The Food and Drug Administration’s approval on Tuesday of the Pfizer-BioNTech vaccine has been the topic of much excitement here in New York City this week, particularly in Midtown Manhattan where restaurant operators are hoping that the move will be the kick in the pants and/or green light that companies need to require their staff to get the vaccine against the novel coronavirus and then come back to work in the offices of New York City’s main central business district.
Why do they care? Because before the pandemic many hundreds of restaurants relied on the business of the hundreds of thousands of white-collar workers who commuted to Midtown every weekday.
John Doherty, the executive chef of Black Barn in Midtown’s NoMad district, told me just that as he swung by my table at a special event.
Black Barn, a large, upscale restaurant headed up by Doherty, reopened for dinner on August 3 after closing in mid-March of last year, and it’s now serving weekend brunch, too, with hopes of opening for lunch after Labor Day if people start working in offices again.
The event was a celebration of the return of the U.S. Open to New York City, which is supposed to start on Monday, August 30. Promoting that is the Taste of Tennis Food Truck that was parked outside of Black Barn serving free boxes of Doherty’s chicken Milanese sandwich with tomato and pesto aïoli.
What does a roaming food truck have to do with tennis? I’m not sure. Here’s a link to the Taste of Tennis web site. Please let me know if you figure it out.
I think what happened was that Taste of Tennis used to be a high-profile charity fundraiser at which tennis stars stood with big-name chefs while they served bites of food to attendees. There was still a live event this year, on Thursday, August 26, at Tavern on the Green, which is very large and also has plenty of outdoor space for the cautious or unvaccinated, but there was also a series of stops by the food truck, I guess to promote, um, tennis?
I don’t know. I guess maybe that’s what happens when you know that a show must go on but you’re no longer sure what the show is exactly or how it’s supposed to go on, but you’ve already leased a food truck.
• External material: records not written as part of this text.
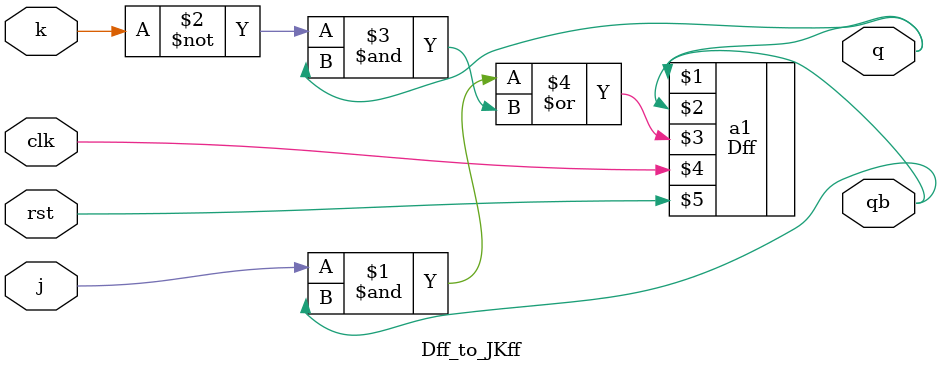
<source format=v>
`timescale 1ns / 1ps
module Dff_to_JKff(q,qb,j,k,clk,rst
);
input j,k;
input clk,rst;
output wire q,qb;
Dff a1(q,qb,((j&qb)|(~k&q)),clk,rst);
endmodule
</source>
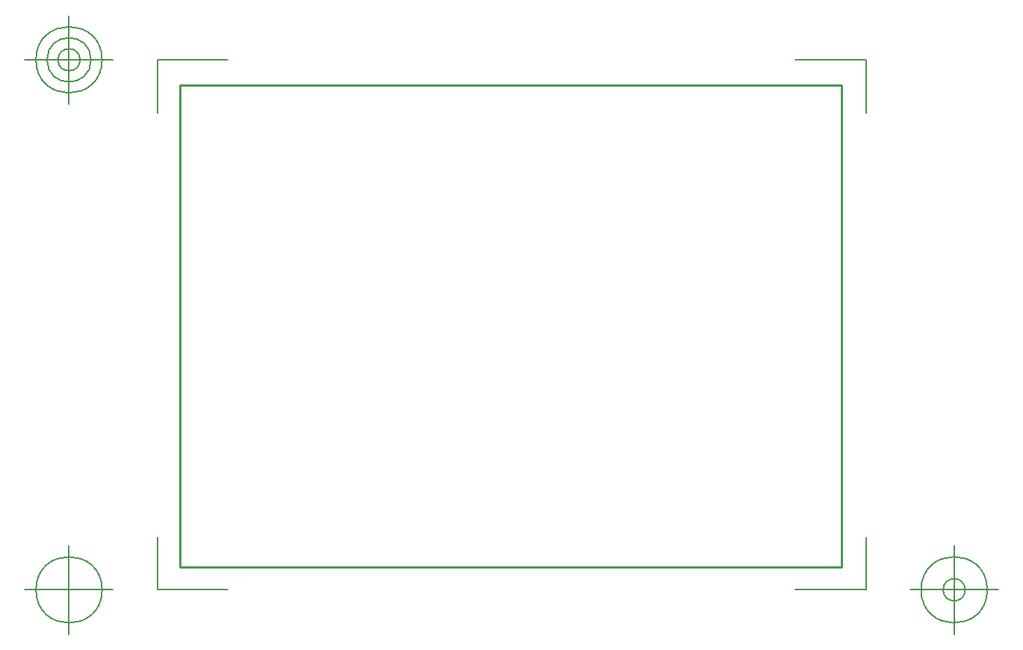
<source format=gbr>
G04 Generated by Ultiboard 13.0 *
%FSLAX25Y25*%
%MOIN*%

%ADD11C,0.01000*%
%ADD12C,0.00500*%


G04 ColorRGB 00FFFF for the following layer *
%LNBoard Outline*%
%LPD*%
G54D10*
G54D11*
X-500Y1575D02*
X294776Y1575D01*
X294776Y216535D01*
X-500Y216535D01*
X-500Y1575D01*
G54D12*
X-10557Y-8589D02*
X-10557Y15058D01*
X-10557Y-8589D02*
X21082Y-8589D01*
X305833Y-8589D02*
X274194Y-8589D01*
X305833Y-8589D02*
X305833Y15058D01*
X305833Y227880D02*
X305833Y204233D01*
X305833Y227880D02*
X274194Y227880D01*
X-10557Y227880D02*
X21082Y227880D01*
X-10557Y227880D02*
X-10557Y204233D01*
X-30243Y-8589D02*
X-69613Y-8589D01*
X-49928Y-28274D02*
X-49928Y11096D01*
X-64691Y-8589D02*
G75*
D01*
G02X-64691Y-8589I14763J0*
G01*
X325518Y-8589D02*
X364888Y-8589D01*
X345203Y-28274D02*
X345203Y11096D01*
X330439Y-8589D02*
G75*
D01*
G02X330439Y-8589I14764J0*
G01*
X340282Y-8589D02*
G75*
D01*
G02X340282Y-8589I4921J0*
G01*
X-30243Y227880D02*
X-69613Y227880D01*
X-49928Y208195D02*
X-49928Y247565D01*
X-64691Y227880D02*
G75*
D01*
G02X-64691Y227880I14763J0*
G01*
X-59770Y227880D02*
G75*
D01*
G02X-59770Y227880I9842J0*
G01*
X-54849Y227880D02*
G75*
D01*
G02X-54849Y227880I4921J0*
G01*

M02*

</source>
Anyway, Doherty was game, and so was I because I have known him since he was the executive chef of the Waldorf-Astoria hotel years ago and I have always liked him.
I didn’t stand in line for the food truck, but I did attend the reception inside, at which I sampled The Volley and Serve.
The Volley is a cocktail made with mezcal, tequila, honey, cucumber, basil and jalapeño pepper served in a cocktail glass with a spiced black salt rim. The Serve is tuna tartare with guacamole and tortilla strips. Black Barn is offering the duo as a special for $21 throughout the U.S. Open, which is scheduled to end on Sept. 12.
But will guests be coming in to have it for lunch?
Some will. MarketWatch reported last month that a growing number of New York City workers were going back to the office, but it also reported that a lot of them don’t want to endure the commute without a good reason to be in the office and would rather quit than do so.
Showing up because your boss wants you to, even though you’ve proven over the past year and a half that you’re perfectly capable of doing your job from home, is not a good reason. Neither is spending your money in Midtown restaurants.
Property developers have been harping on Manhattan commuters to get back to the office since last summer, and disgraced former New York governor Andrew Cuomo was singing the same tune in July, before he resigned in late August.
Their motivation is the same. They want us to go where the developers and campaign contributors have invested a lot of money based on the assumption, extremely reasonable at the time, that we office workers were going to continue to trundle to offices every day.
But we don’t have to anymore. Many of us have found better quality of life working from home, and we’re not merely cogs in politicians’ and developers’ economy machine. We’re living, breathing humans who, even if vaccinated (and please, go get vaccinated) don’t want to be exposed unnecessarily to respiratory illness. Nor do we want to waste our time on unnecessary commutes.
It does suck for all of those Midtown restaurants, though. I fear that times are going to stay tough there for a while, because a lot of those commuters are gone forever.
It would be cavalier for me to say that restaurateurs are just going to have to learn to deal with it, but if they’ve learned anything since spring of 2020, it’s that you have to adapt.